Hace seis meses que vivo en esta ciudad y todavía no me he comprado cortinas. No acabo de asentarme –no hago el esfuerzo de construir un hogar– porque no sé cuánto tiempo más me quedaré en Nueva York. Pero eso es solo parte del motivo. En mayor medida, las deficiencias básicas de mi apartamento tienen que ver con mi tiendafobia: mi incapacidad de adentrarme en comercios, más allá de las tiendas de productos de primera necesidad.
Podría comprarlo todo online, sí, pero tampoco soy capaz: sé –veo– cómo las personas a mi alrededor adquieren lo que necesitan desde el teléfono, y que con cada clic virtual aparece un objeto físico en tu puerta. Pero siento la misma resistencia al comercio digital que a las compras en persona: me paralizan y me deprimen las tiendas, cuanto mayores y más multifacéticas peor, y el infierno me parece Home Depot, equivalente a un Leroy Merlín masivo, multiplicado, americano.

Me gustaría decir, orgullosa, que esta discapacidad ante el consumo es mi reacción visceral contra el capitalismo, contra el materialismo que todo lo impregna en este país. Pero resulta, sencillamente, que soy inmune a él: no siento el deseo de cosas nuevas, no tengo un gran apego por los objetos, valoro algunos de mis libros y muñecos de la infancia (que están esparcidos por el mundo) y siento que solo me pertenecen mis novelas y las personas a quienes quiero o a quienes quise. Aquí, en Nueva York, mis muebles son prestados; mi ropa, la que traje de España.
Me gustaría, digo, que se tratase de una militancia anticonsumo. Pero nuestra relación con los objetos, como con las personas, siempre tiene una explicación menos racional, más recóndita.

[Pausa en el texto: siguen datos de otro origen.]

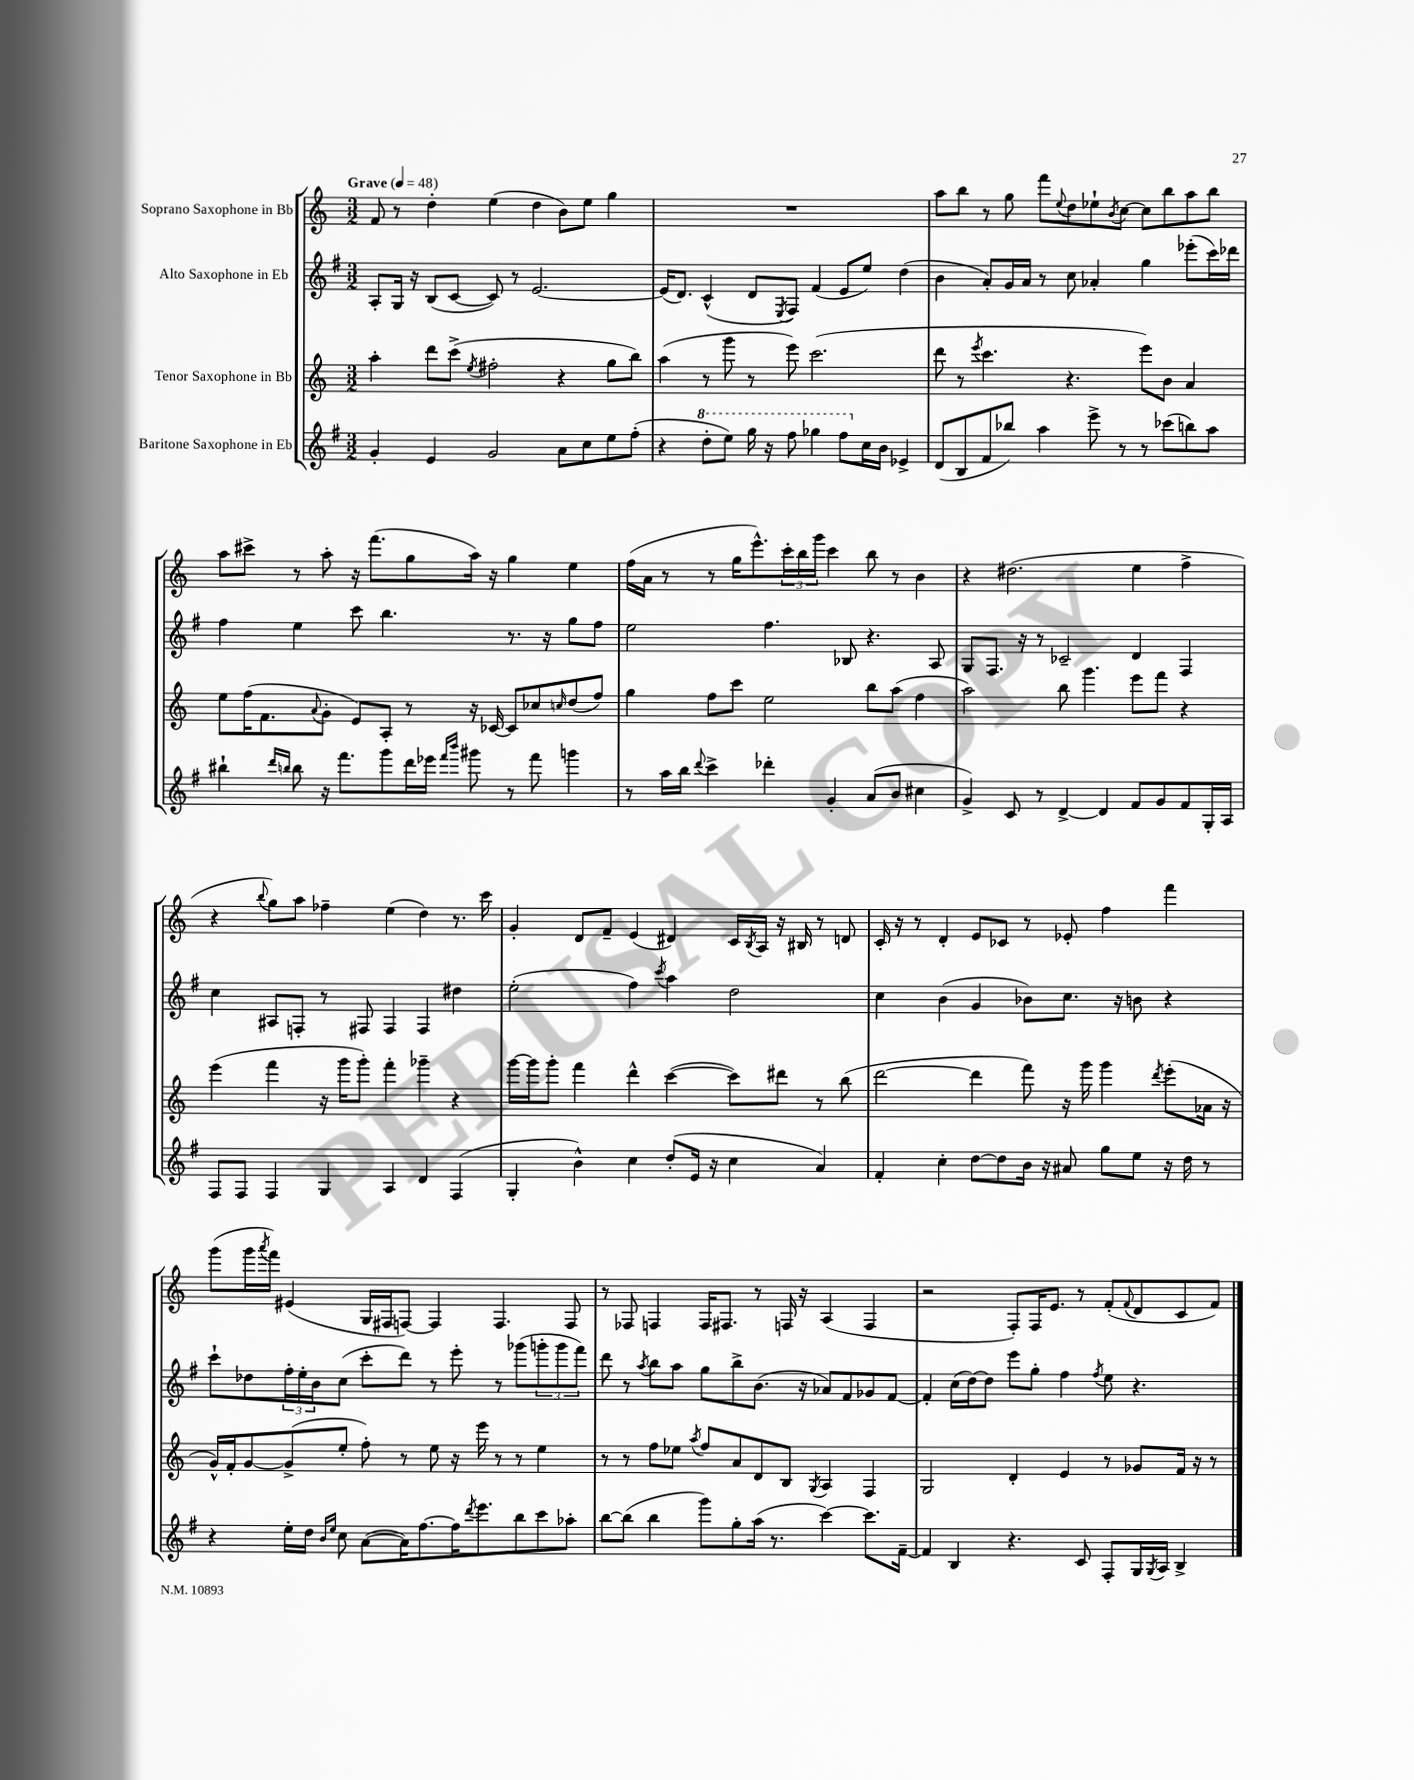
<<
\new StaffGroup <<
\new Staff = "s0" \with { instrumentName = "Soprano Saxophone in Bb" } {
    \clef treble \key c \major \numericTimeSignature \time 3/2 \tempo "Grave" 4 = 48
    f'8 r8 d''4-. e''4( d''4 b'8) e''8 g''4 |
    R1. |
    a''8 b''8 r8 g''8 f'''8 \appoggiatura { e''8 } d''8 ees''8-! \acciaccatura { b'8 } c''8~ c''8 b''8 a''8 b''8 |
    a''8 cis'''8-> r8 a''8-. r16 f'''8.( g''8 a''16) r16 g''4 e''4 |
    f''16( a'16 r8 r8 g''16 e'''8.-^) \tuplet 3/2 { c'''16-. b''16 g'''16 } c'''4 b''8 r8 b'4 |
    r4 dis''2.( e''4 f''4-> |
    r4 \appoggiatura { b''8 } g''8) a''8 fes''4-- e''4( d''4) r8. c'''16 |
    g'4-. d'8 f'8-- e'4( dis'4) c'16 \acciaccatura { b8 } a16 r16 bis16 r8 d'8 |
    c'16-. r16 r8 d'4-. e'8 ces'8 r8 ees'8-. f''4 f'''4 |
    g'''8( g'''16 \acciaccatura { a'''8 } f'''16) eis'4( g16 fis16 f8~) f4 f4. f8 |
    r8 fes8 f4 f16 fis8. r8 f16 r16 a4( f4 |
    r2 f8-.) f16 e'8. r8 f'8-.( \appoggiatura { f'8 } d'8 c'8 f'8) \bar "|." |
}
\new Staff = "s1" \with { instrumentName = "Alto Saxophone in Eb" } {
    \clef treble \key g \major \numericTimeSignature \time 3/2
    a8-. g16 r16 b8( c'8~ c'8) r8 e'2.~ |
    e'16( d'8.) c'4-^( d'8 \acciaccatura { e8 } fis8) fis'4( e'8 e''8) d''4( |
    b'4 a'8-.) g'16 a'16 r8 c''8 aes'4-. g''4 ees'''8-.( c'''16) des'''16 |
    fis''4 e''4 c'''8 b''4. r8. r16 g''8 fis''8 |
    e''2 fis''4. bes8 r4. a8 |
    g8 fis8. r16 r8 ces'2-- d'4 fis4 |
    c''4 ais8 f8-. r8 fis8 fis4 fis4 dis''4 |
    e''2-.( fis''4) \acciaccatura { c'''8 } a''4 d''2 |
    c''4 b'4( g'4 bes'8) c''8. r16 b'8 r4 |
    c'''8-! des''8 \tuplet 3/2 { fis''16-. e''16-. b'16 } c''8( c'''8-. d'''8) r8 e'''8-. r8 ges'''8( \tuplet 3/2 { g'''8-. g'''8 fis'''8) } |
    d'''8 r8 \acciaccatura { a''8 } b''8 a''8 g''8 b''8-> b'8.( r16 aes'8) fis'8 ges'8 fis'8~ |
    fis'4-. c''16( d''16~) d''8 e'''8 g''8-. fis''4 \acciaccatura { fis''8 } e''8 r4. \bar "|." |
}
\new Staff = "s2" \with { instrumentName = "Tenor Saxophone in Bb" } {
    \clef treble \key c \major \numericTimeSignature \time 3/2
    a''4-. d'''8 c'''8->( \acciaccatura { e''8 } fis''2-. r4 g''8 b''8) |
    a''4( r8 g'''8 r8 e'''8) c'''2.( |
    d'''8 r8 \acciaccatura { e'''8 } c'''4. r4. e'''8) b'8 a'4 |
    e''8 f''16( f'8. \appoggiatura { a'8 } g'8-. e'8) a8-. r8 r16 ces'16~ ces'8 ces''8 \grace { c''16 } d''8( f''8) |
    g''4 f''8 c'''8 e''2 b''8 a''8( f''4 |
    a''2) b''8 g'''4. e'''8 f'''8 r4 |
    e'''4( f'''4 r16 g'''16 g'''8-.) f'''4-. ges'''4-- r4 |
    g'''16~ g'''16 g'''8-. f'''4 d'''4-^ c'''4~( c'''8) dis'''8 r8 b''8( |
    d'''2~ d'''4 f'''8) r16 g'''16 g'''4 \acciaccatura { d'''8 } e'''8-.( aes'16 r16 |
    g'16-^) f'16-. g'8~ g'8->( e''8-. f''8-.) r8 e''8 r16 e'''16 r8 r8 e''4 |
    r8 r8 f''8 ees''8 \acciaccatura { a''8 } f''8 a'8 d'8 b8 \acciaccatura { g8 } a4 f4 |
    g2 d'4-. e'4 r8 ges'8 f'16 r16 r8 \bar "|." |
}
\new Staff = "s3" \with { instrumentName = "Baritone Saxophone in Eb" } {
    \clef treble \key g \major \numericTimeSignature \time 3/2
    g'4-. e'4 g'2 a'8 c''8 e''8 fis''8-.( |
    r4 \ottava #1 d'''8-. e'''8) g'''16 r16 fis'''8 ges'''4 fis'''8 \ottava #0 c''16 b'16 ees'4-> |
    d'8( b8 fis'8 bes''8) a''4 e'''8-> r8 r8 ces'''8( b''8) a''8 |
    bis''4-! \grace { d'''16 b''16 } b''8 r16 fis'''8. g'''8 d'''16 ees'''16 \grace { fis'''16 b'''16 } gis'''8 r8 fis'''8 g'''4 |
    r8 a''16 b''16 \appoggiatura { d'''8 } c'''4-> des'''4-. g'4-. a'8( b'8 cis''4 |
    g'4->) c'8 r8 d'4~-> d'4 fis'8 g'8 fis'8 g16-. a16 |
    fis8 fis8 fis4 g4 a4 d'4 fis4( |
    g4-. b'4-^) c''4 d''8-.( e'16 r16 c''4 a'4) |
    fis'4-. c''4-. d''8~ d''8 b'16 r16 ais'8 g''8 e''8 r16 d''16 r8 |
    r4 e''16-. d''16 \grace { b'16 e''16 } c''8 a'8~( a'16) fis''8.~ fis''16 \acciaccatura { d'''8 } e'''8. b''8 c'''8 aes''8-. |
    b''8~ b''8( b''4 g'''8) g''8-. a''16( r8. c'''4~) c'''8. fis'16~-- |
    fis'4 b4 r4. c'8 fis8-. g16 \acciaccatura { g8 } a16 b4-> \bar "|." |
}
>>
>>
\layout { \context { \Score \remove "Bar_number_engraver" } }
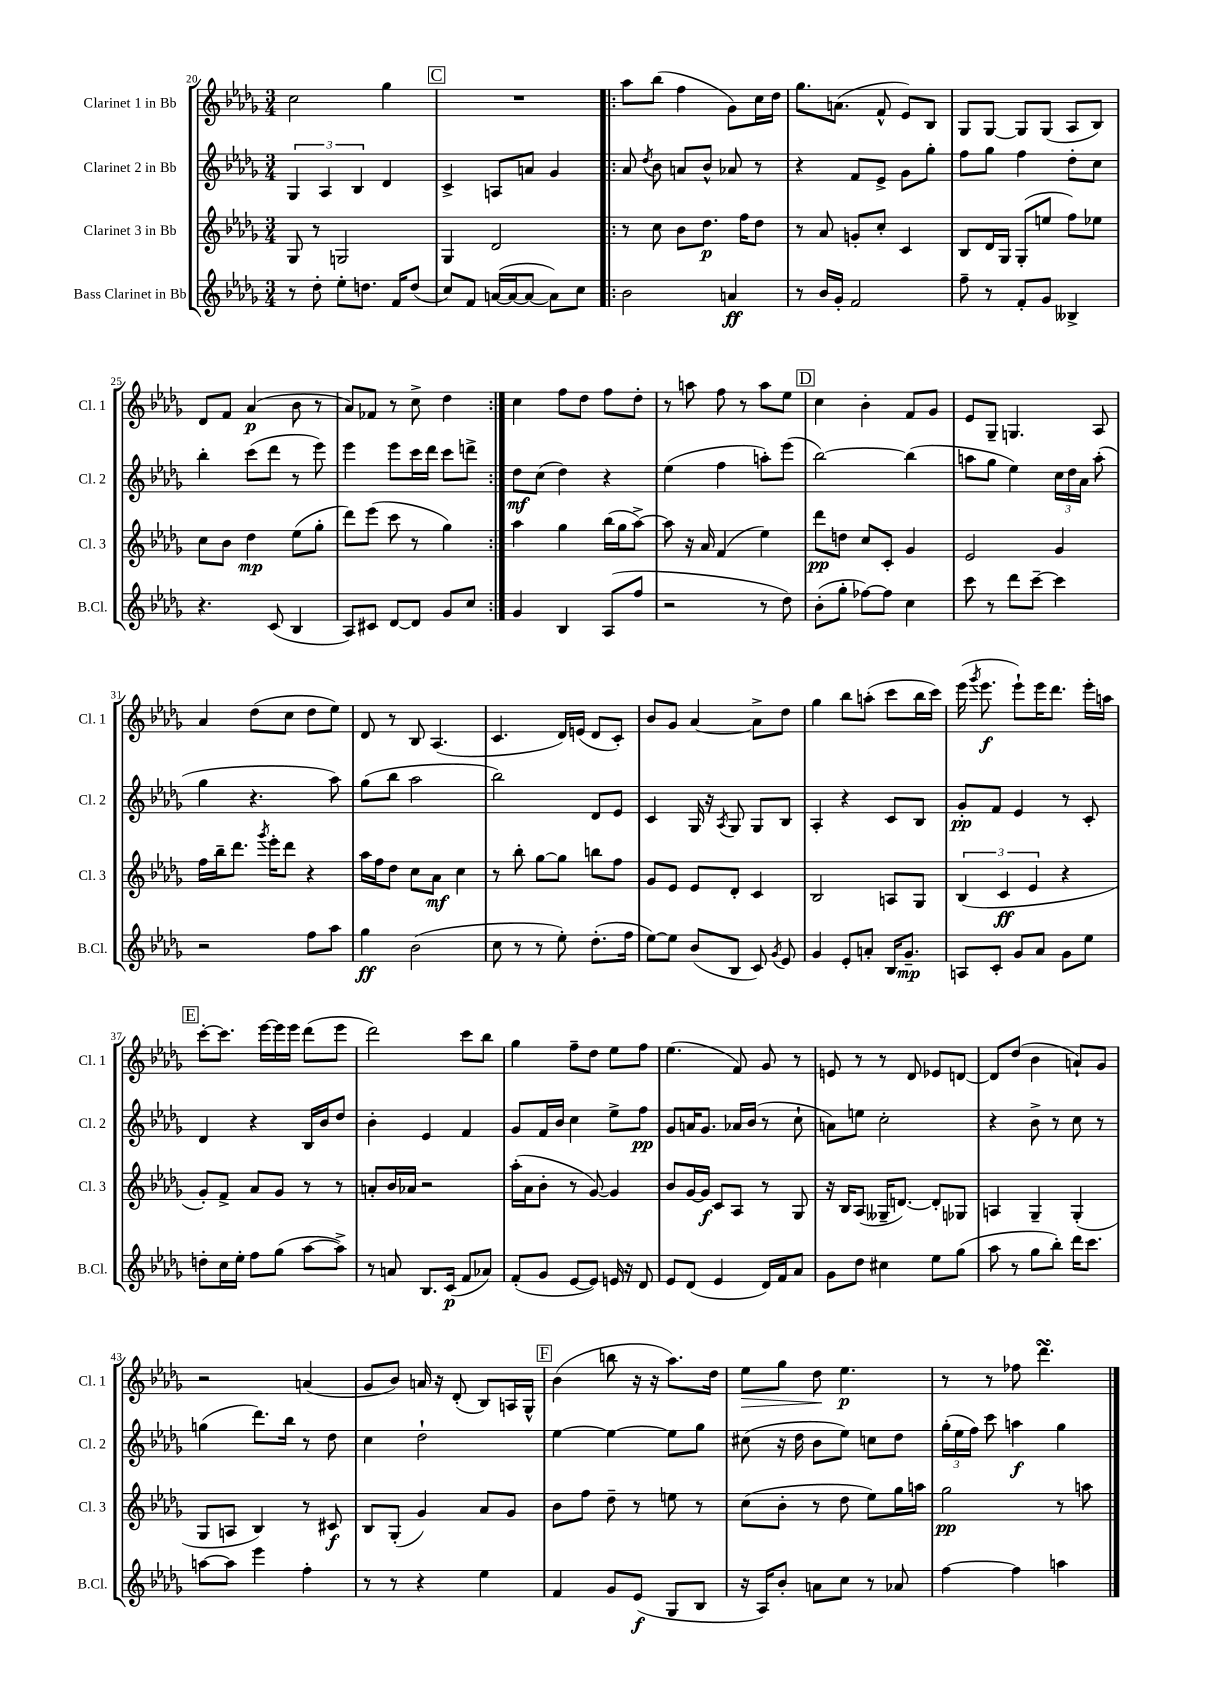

El otro día, observando mi ridículo ascetismo, sentí que mi padre empezaba a vivir a través de mí: a mí, una mujer independiente del siglo XXI, me nace de dentro un extraño señor del siglo XX, que usaba los mismos zapatos hasta que se le gastaban; que no cocinaba a menos que estuviese muriéndose de hambre; que tenía alergia a los centros comerciales. Y eso no quitaba que fuese siempre bien vestido; que su mente estuviese bien nutrida (su cuerpo, menos, pero era bello en su extravagante anormalidad); y que su aparición en nuestras vidas fuese siempre algo inesperado, innovador, del modo en que ningún producto y solo un alma puede serlo.